Größer hätte der Kontrast nicht sein können: auf der einen Seite die „maßvolle“ Tarifforderung von zehn Prozent mehr des Marburger Bunds für die Klinikärzte, gleich daneben die Opfer, Pflegekräfte und Patienten. Bereits für die nach den Vorjahresstreiks erforderliche Aufstockung des Tarifbudgets für Krankenhausärzte von 15 Prozent im Jahr 2007 mussten Pflegende die Zeche zahlen, Gleiches ist nun wieder zu erwarten. Dass dabei die Versorgungsqualität bereits gefährlich gesunken ist und Patienten wie Mitarbeiter enorme Risiken und Lasten tragen, scheint keine Rolle mehr zu spielen.

Zur Argumentation der Ärzteschaft ist zu sagen: a) Die kontinuierliche Drohung, dass immer mehr deutsche Mediziner wegen unattraktiver Arbeitsplätze Deutschland verlassen, relativiert sich einerseits, wenn man genau nachzählt, wie viele später sehr gern und in der Regel mit der Aussicht auf gute Karrieren nach Deutschland zurückkehren.

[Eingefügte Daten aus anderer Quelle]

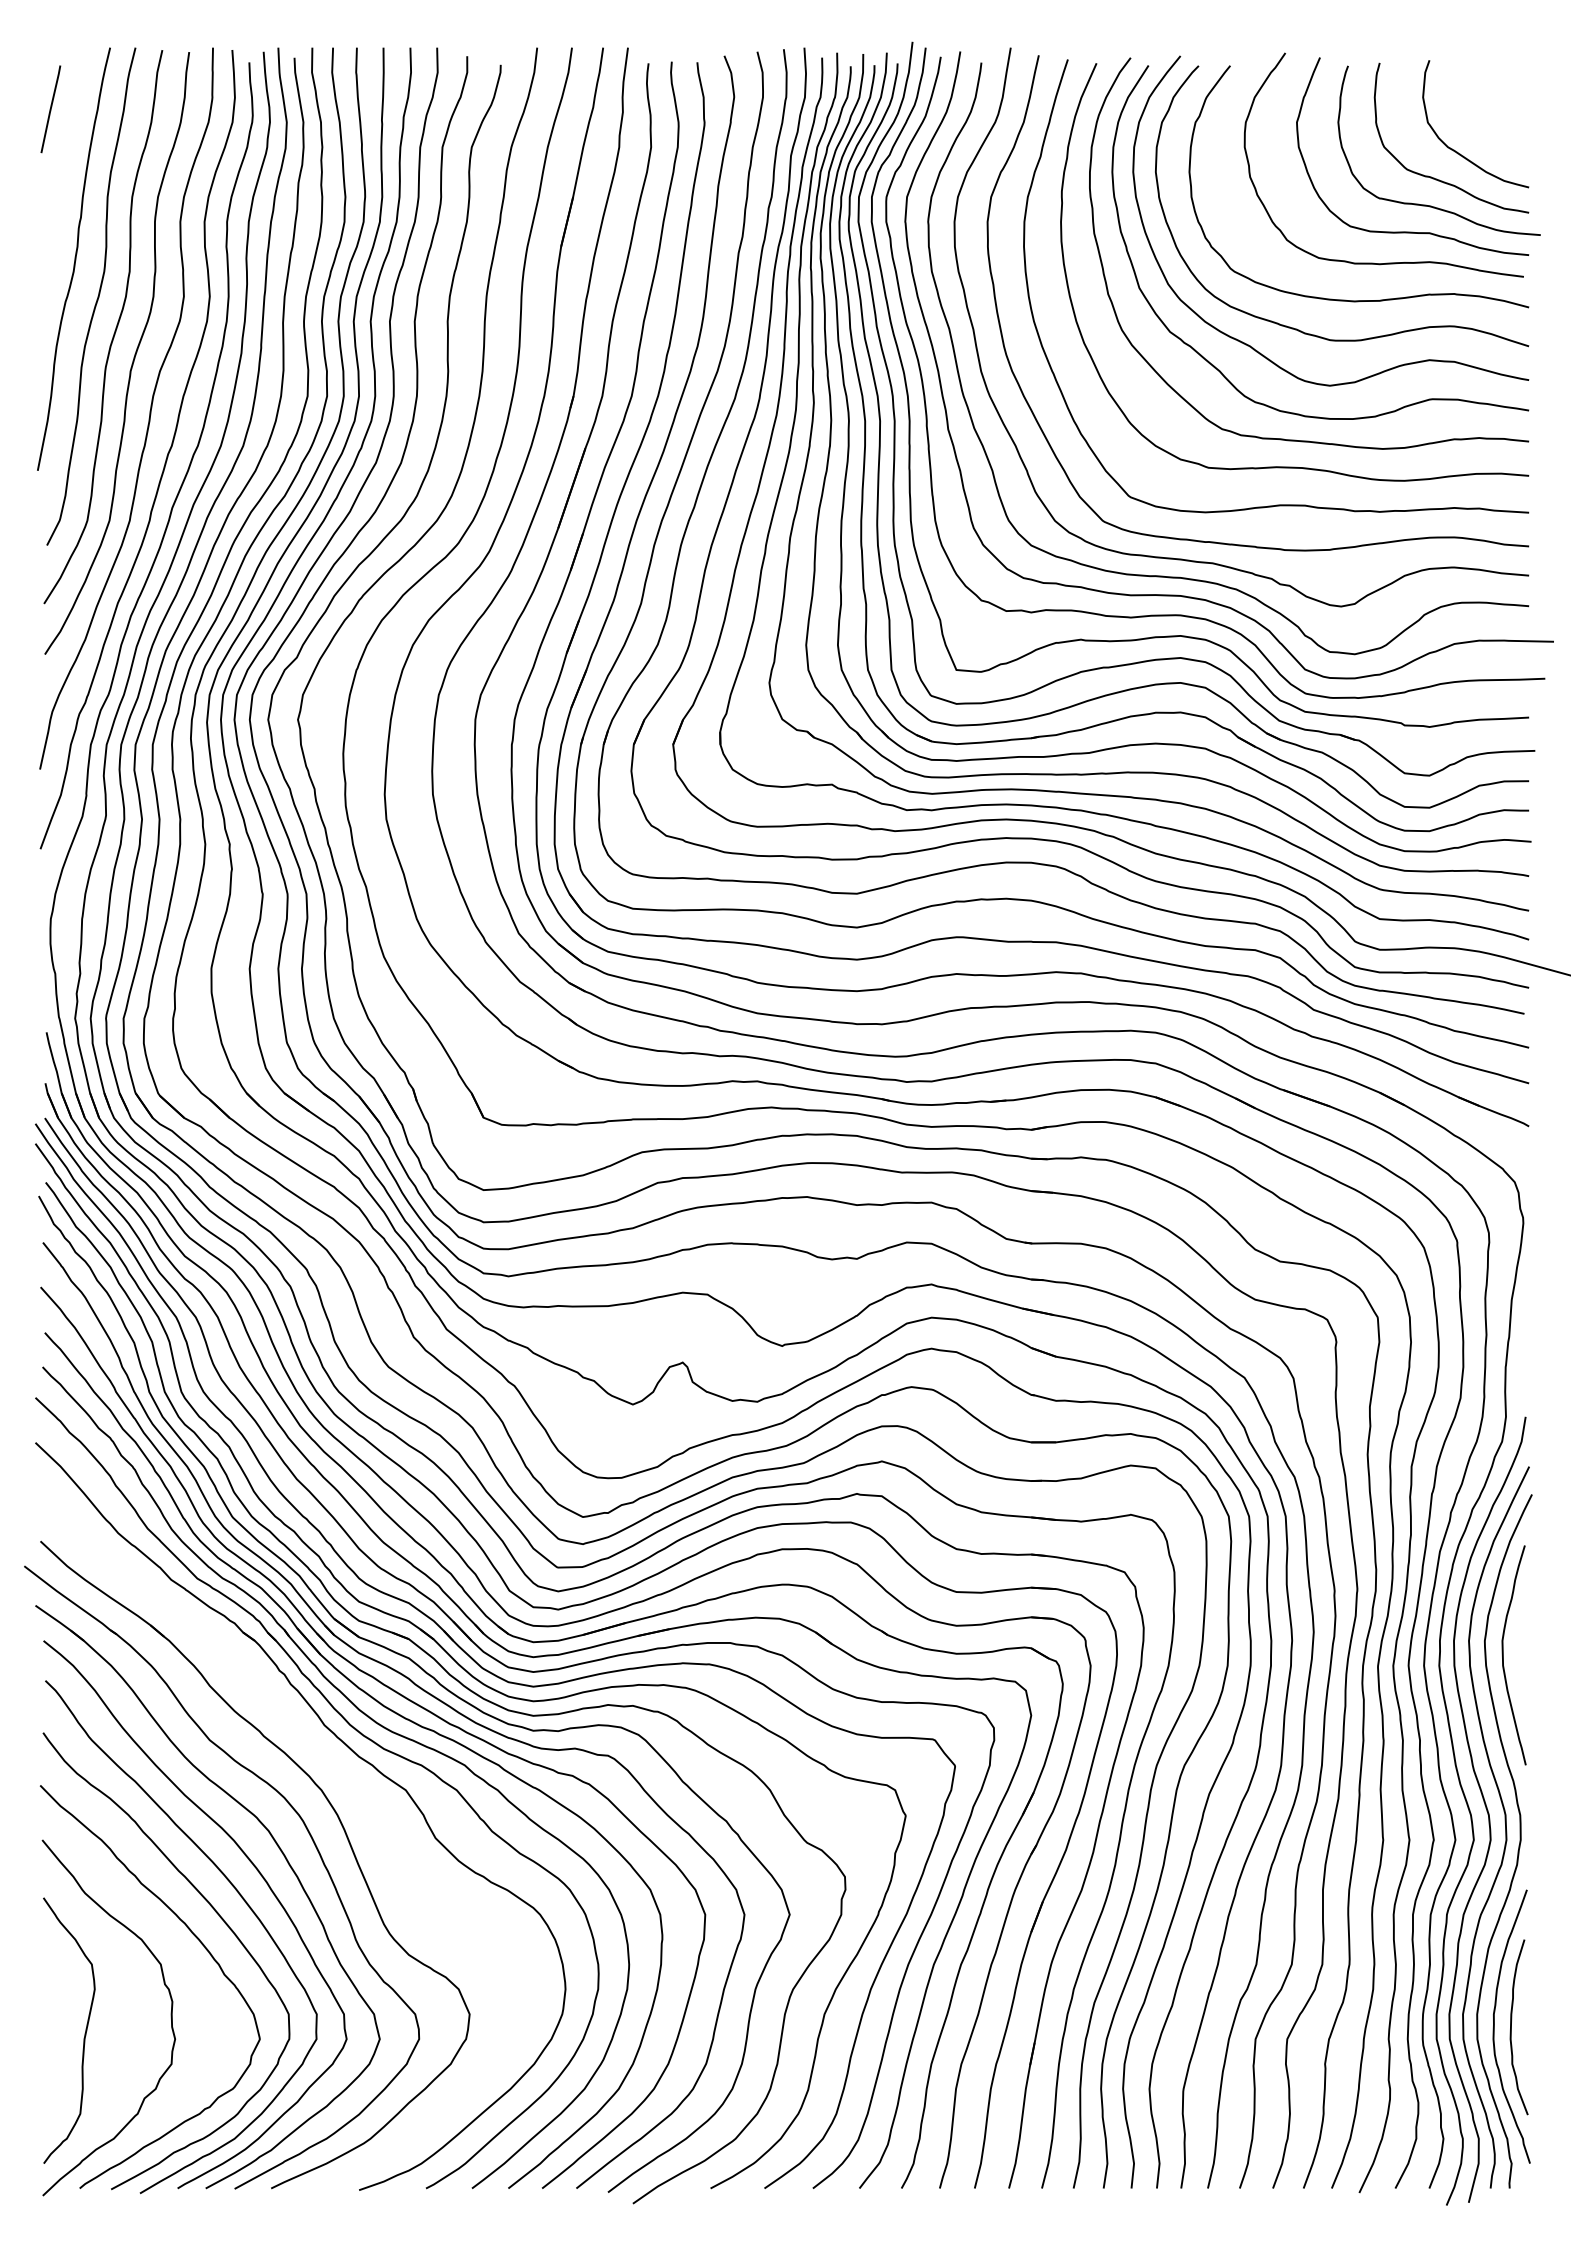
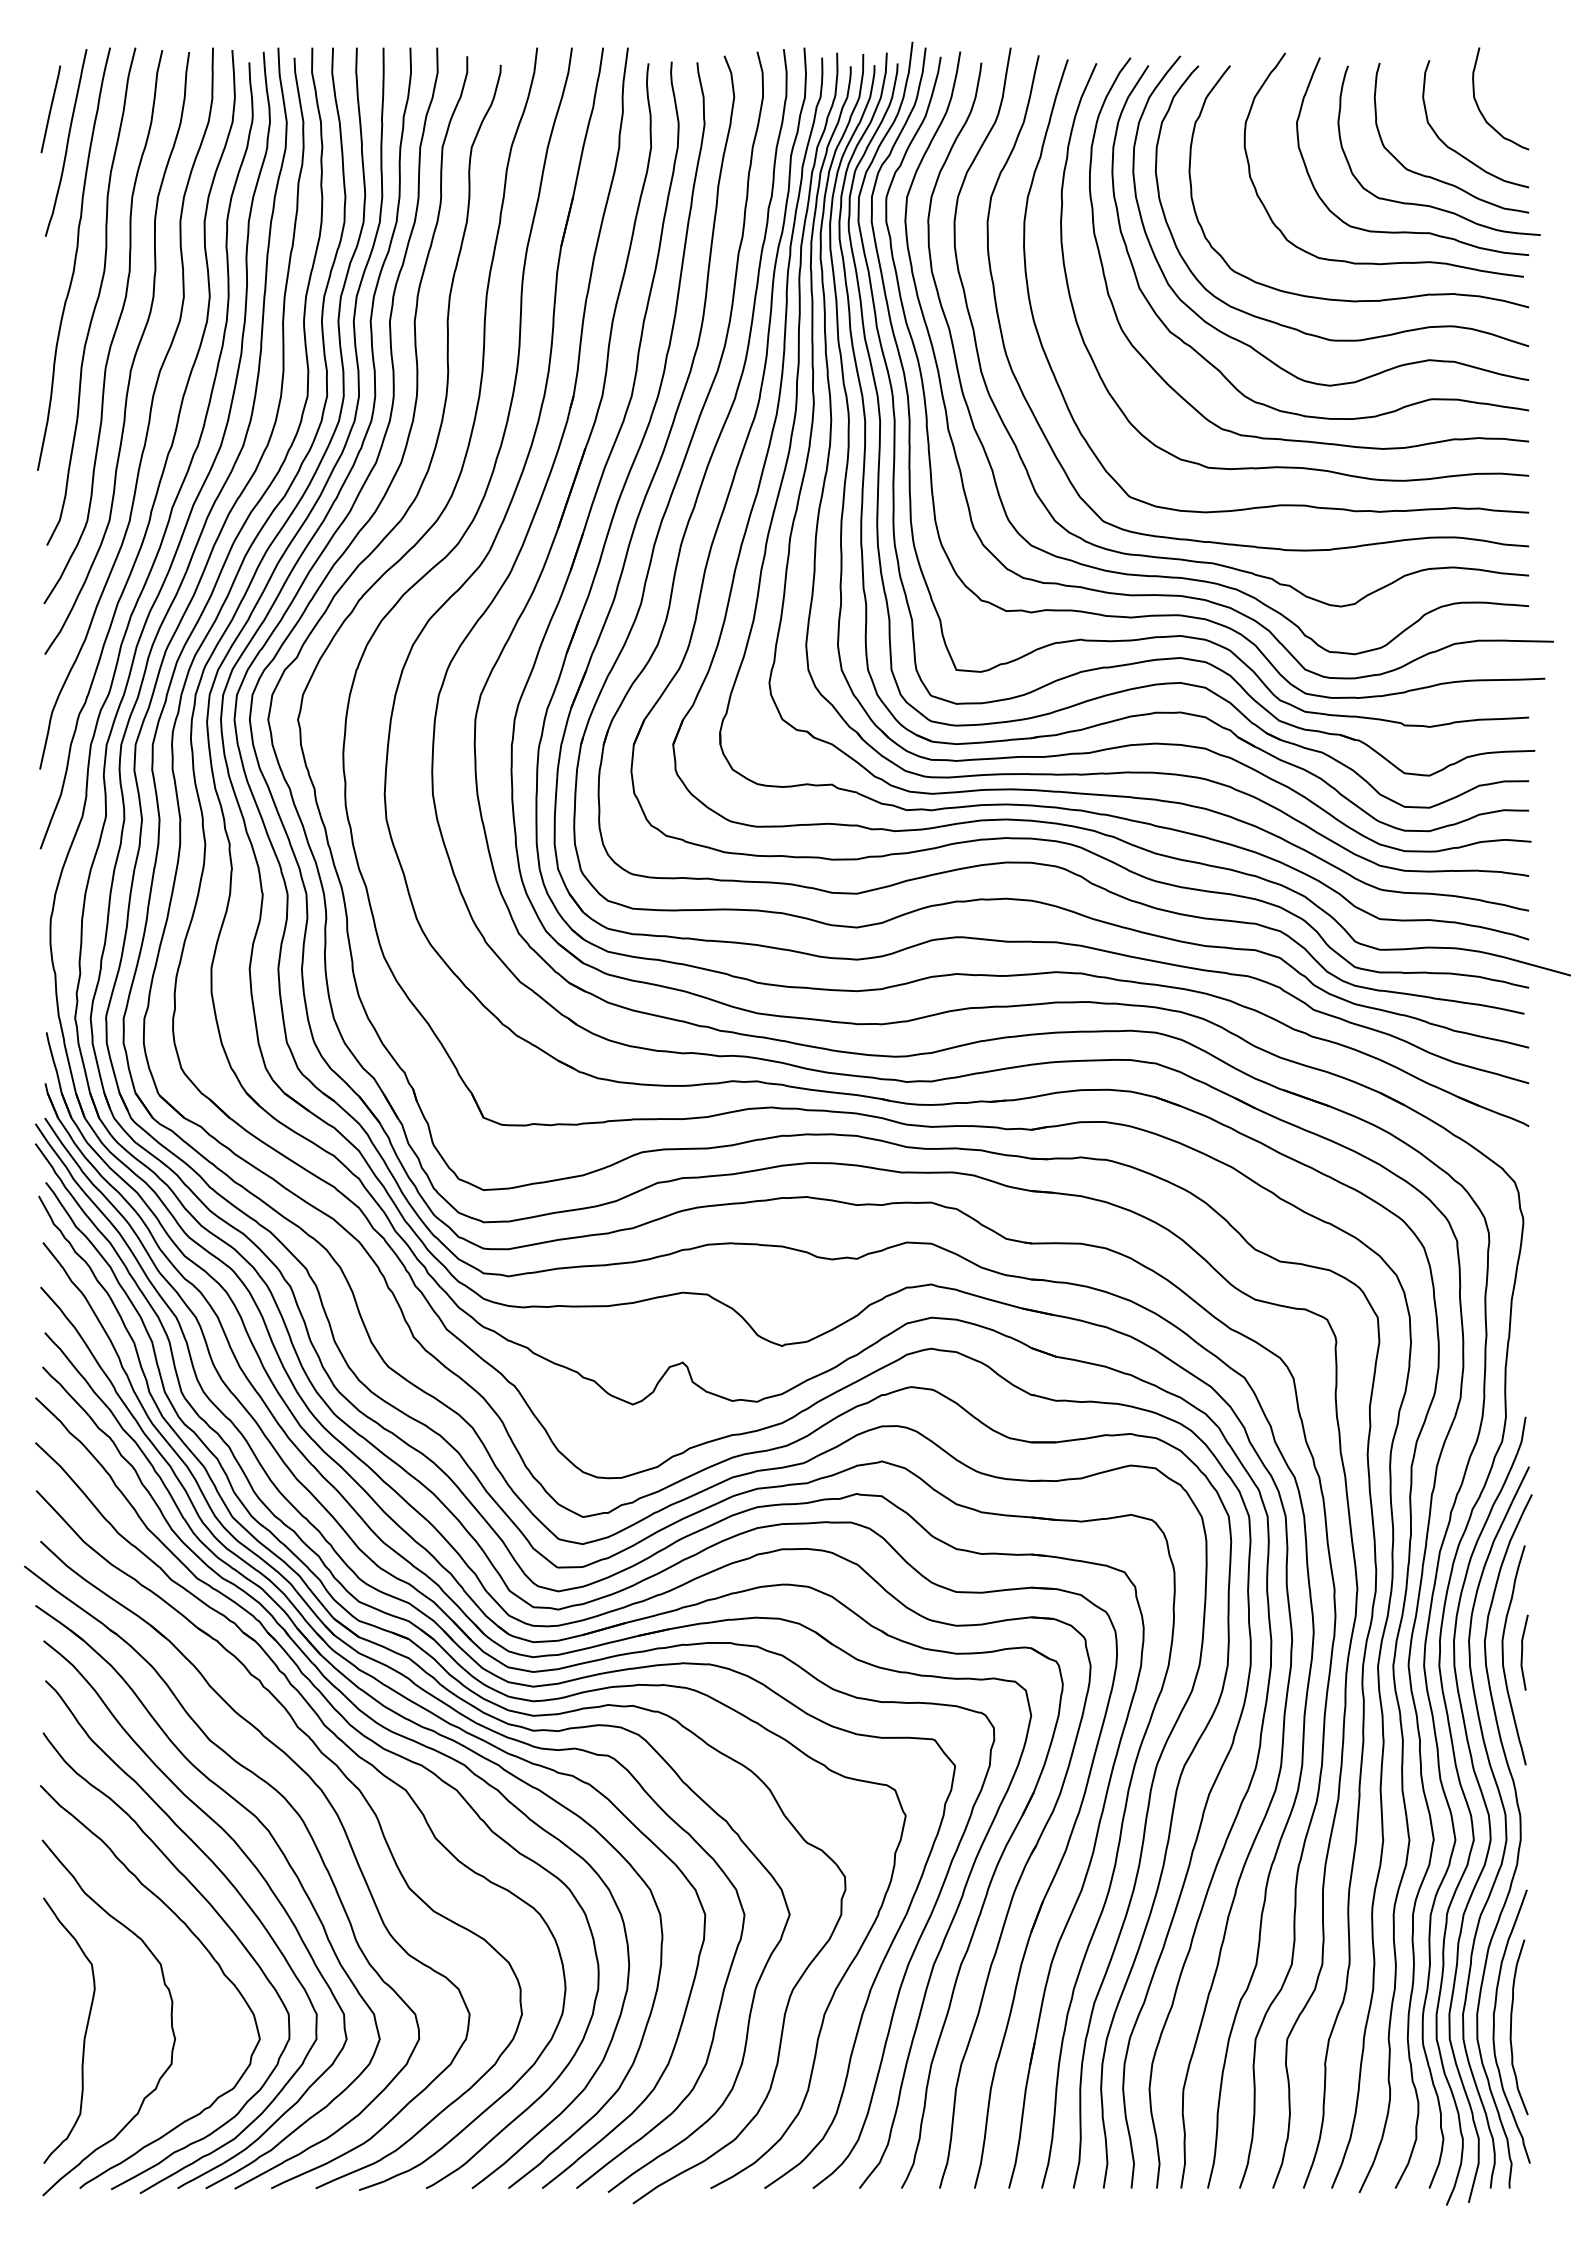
curve at (1480, 109): none -> present
curve at (66, 142): none -> present
line at (1522, 1652): none -> present
part at (342, 1774): none -> present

Andererseits gehört Deutschland im internationalen Vergleich zu den Ländern mit der höchsten Ärztedichte, was dagegen aber nicht gleichzeitig auch eine ebenso hohe Qualität in der Gesundheitsversorgung bedeutet. „Die jahrzehntelange Arztzentriertheit des deutschen Systems hat längst nicht überall auch die erforderliche Effizienz zur Folge“, sagt der Sachverständigenrat in seinem diesjährigen Gutachten. Und empfiehlt gleichzeitig dringend, die Aufgaben im Gesundheitswesen auf den Prüfstand zu stellen und jenseits traditioneller Hierarchien neu den Berufsgruppen zuzuschreiben.

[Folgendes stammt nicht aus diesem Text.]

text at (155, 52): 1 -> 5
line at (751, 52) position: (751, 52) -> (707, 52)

b) Herr Henke vom Marburger Bund spricht von der „natürlichen Folge der erwünschten Leistungsverdichtung, dass der ärztliche Anteil tendenziell eher zunimmt, während der Anteil von Pflegepersonal zurückgeht“. Ob hier nicht vielleicht doch die Bedeutung der eigenen Berufsgruppe im Behandlungsprozess überschätzt wird? Was hat der Patient davon, wenn er nach allen Regeln der Kunst gut operiert wurde, dann aber niemand mehr da ist, der ihn fachgerecht pflegt und für das Leben nach dem Klinikaufenthalt fit macht? Internationale Studien belegen seit langem, dass zu wenig Pflegekapazität ein hohes Komplikations- und Morbiditätsrisiko mit sich bringt.

c) Alle namhaften Experten sagen, dass der Bedarf an professioneller Pflege in den nächsten Jahren enorm steigen wird. Gleichzeitig ist bereits heute der Pflegeberuf aufgrund der Arbeitsbedingungen so unattraktiv geworden, dass immer mehr Pflegekräfte aufgeben und sich kaum noch gute Schulabgänger für eine solche Ausbildung entscheiden. Mit Blick auf die künftige Versorgung der Bevölkerung müssten hier bei allen Verantwortlichen sämtliche Alarmglocken klingeln, leider ist davon bisher nichts zu vernehmen.